The constituent characteristics of the concepts above, along with the related asymmetries, have been fraught with ambiguity, which hampers legal translators’ work and drives them to resort to examining the original sources of Islamic law. Such ambiguity, both intercultural and intracultural, also contributes to the masking of the conceptual asymmetry characterizing the two legal cultures. By way of illustration, the court setting in Islamic countries reflect such ambiguity. The court, as a sign system through which society communicates its legal philosophy and perception of justice, informs us of this ambiguous underlying legal ideology. Islamic courts’ physical setting is mostly western, while the court slogan on the wall is usually a verse from the Quran saying “When you judge between people, you shall judge with justice” (An-Nisa 58). Also, hung on the wall is the picture of the king or president of the country, who is both the head of state and commander of the faithful, according to many constitutions of Islamic countries. He is also the head of the legislative authority that produces secular laws. However, it stands to reason that sharia is now serving merely as an ethical and moral guide to the judge.

STORED DATA:
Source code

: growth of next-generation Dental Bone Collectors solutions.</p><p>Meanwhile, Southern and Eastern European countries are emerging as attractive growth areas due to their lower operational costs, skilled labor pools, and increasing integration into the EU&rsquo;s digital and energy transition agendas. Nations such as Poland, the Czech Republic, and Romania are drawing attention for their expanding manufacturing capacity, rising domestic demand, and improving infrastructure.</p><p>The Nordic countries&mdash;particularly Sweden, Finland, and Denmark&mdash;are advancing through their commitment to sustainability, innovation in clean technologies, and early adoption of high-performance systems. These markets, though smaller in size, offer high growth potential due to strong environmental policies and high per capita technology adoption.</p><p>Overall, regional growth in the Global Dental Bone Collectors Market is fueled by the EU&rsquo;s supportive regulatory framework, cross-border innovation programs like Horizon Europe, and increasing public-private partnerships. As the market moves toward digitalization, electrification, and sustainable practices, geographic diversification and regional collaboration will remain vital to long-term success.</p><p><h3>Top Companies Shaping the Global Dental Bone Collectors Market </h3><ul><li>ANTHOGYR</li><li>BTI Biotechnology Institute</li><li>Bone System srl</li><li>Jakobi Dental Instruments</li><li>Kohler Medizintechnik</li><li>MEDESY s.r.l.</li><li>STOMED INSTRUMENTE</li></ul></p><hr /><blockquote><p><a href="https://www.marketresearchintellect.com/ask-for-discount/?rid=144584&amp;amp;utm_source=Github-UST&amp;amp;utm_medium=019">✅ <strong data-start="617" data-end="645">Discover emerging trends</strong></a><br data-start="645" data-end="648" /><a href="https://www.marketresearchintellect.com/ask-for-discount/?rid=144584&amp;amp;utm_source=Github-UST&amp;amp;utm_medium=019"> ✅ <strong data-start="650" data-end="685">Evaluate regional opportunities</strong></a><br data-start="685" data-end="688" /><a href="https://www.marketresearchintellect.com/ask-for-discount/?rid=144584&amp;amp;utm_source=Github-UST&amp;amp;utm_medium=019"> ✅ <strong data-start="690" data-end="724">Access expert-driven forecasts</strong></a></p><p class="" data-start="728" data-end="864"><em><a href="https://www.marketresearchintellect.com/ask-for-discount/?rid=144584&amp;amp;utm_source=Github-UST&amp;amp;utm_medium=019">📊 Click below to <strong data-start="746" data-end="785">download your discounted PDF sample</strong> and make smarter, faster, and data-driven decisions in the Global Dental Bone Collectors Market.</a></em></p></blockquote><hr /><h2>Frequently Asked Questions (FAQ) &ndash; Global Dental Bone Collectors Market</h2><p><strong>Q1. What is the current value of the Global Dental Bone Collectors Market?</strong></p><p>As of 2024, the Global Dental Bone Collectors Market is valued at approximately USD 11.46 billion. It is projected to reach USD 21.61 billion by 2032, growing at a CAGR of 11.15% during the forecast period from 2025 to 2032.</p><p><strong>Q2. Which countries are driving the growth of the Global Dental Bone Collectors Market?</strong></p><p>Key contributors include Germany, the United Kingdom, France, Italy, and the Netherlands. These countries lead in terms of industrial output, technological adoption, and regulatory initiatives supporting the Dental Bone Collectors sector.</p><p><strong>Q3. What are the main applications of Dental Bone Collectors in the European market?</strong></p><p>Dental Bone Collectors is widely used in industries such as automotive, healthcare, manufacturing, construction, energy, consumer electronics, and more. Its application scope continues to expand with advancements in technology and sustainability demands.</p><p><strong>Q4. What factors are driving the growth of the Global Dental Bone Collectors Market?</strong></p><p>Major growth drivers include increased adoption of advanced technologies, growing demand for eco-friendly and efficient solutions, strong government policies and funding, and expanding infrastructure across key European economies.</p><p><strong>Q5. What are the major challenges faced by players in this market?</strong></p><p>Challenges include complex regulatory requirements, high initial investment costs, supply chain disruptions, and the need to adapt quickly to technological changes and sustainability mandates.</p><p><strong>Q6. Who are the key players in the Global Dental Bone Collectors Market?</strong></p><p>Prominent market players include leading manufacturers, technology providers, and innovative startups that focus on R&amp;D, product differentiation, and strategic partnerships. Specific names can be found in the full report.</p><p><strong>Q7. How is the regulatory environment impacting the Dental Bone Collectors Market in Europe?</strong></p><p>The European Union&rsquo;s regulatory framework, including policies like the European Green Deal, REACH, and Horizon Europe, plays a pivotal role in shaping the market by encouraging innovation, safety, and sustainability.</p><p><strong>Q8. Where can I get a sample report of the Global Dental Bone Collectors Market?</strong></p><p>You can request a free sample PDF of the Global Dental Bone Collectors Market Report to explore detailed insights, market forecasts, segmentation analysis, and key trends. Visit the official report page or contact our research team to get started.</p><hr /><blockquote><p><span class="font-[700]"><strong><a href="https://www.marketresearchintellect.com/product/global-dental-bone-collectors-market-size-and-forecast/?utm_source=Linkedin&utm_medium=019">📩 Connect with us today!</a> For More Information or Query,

PARTS OF THE EXERCISE:
(a) Answer these questions using the passage on Islamic courts. Give each answer on its own line, with the matching mark.
(i) What does the ambiguity drive legal translators to examine?
(ii) Which Quran verse usually appears as the court slogan on the wall?
(iii) According to the passage, what does sharia now serve as for the judge?
(b) Summarize the passage on Islamic courts in two sentences.

SOLUTIONS BELOW:
(a)
(i) The original sources of Islamic law.
(ii) "When you judge between people, you shall judge with justice" (An-Nisa 58).
(iii) Merely an ethical and moral guide.

(b) Ambiguity in the characteristics of the legal concepts hampers legal translators, drives them to the original sources of Islamic law, and masks the conceptual asymmetry between the two legal cultures. Courts in Islamic countries reflect this ambiguity: their physical setting is mostly western, yet they display a Quranic verse on justice and a picture of the king or president, who also heads the authority that produces secular laws, while sharia now serves merely as an ethical and moral guide to the judge.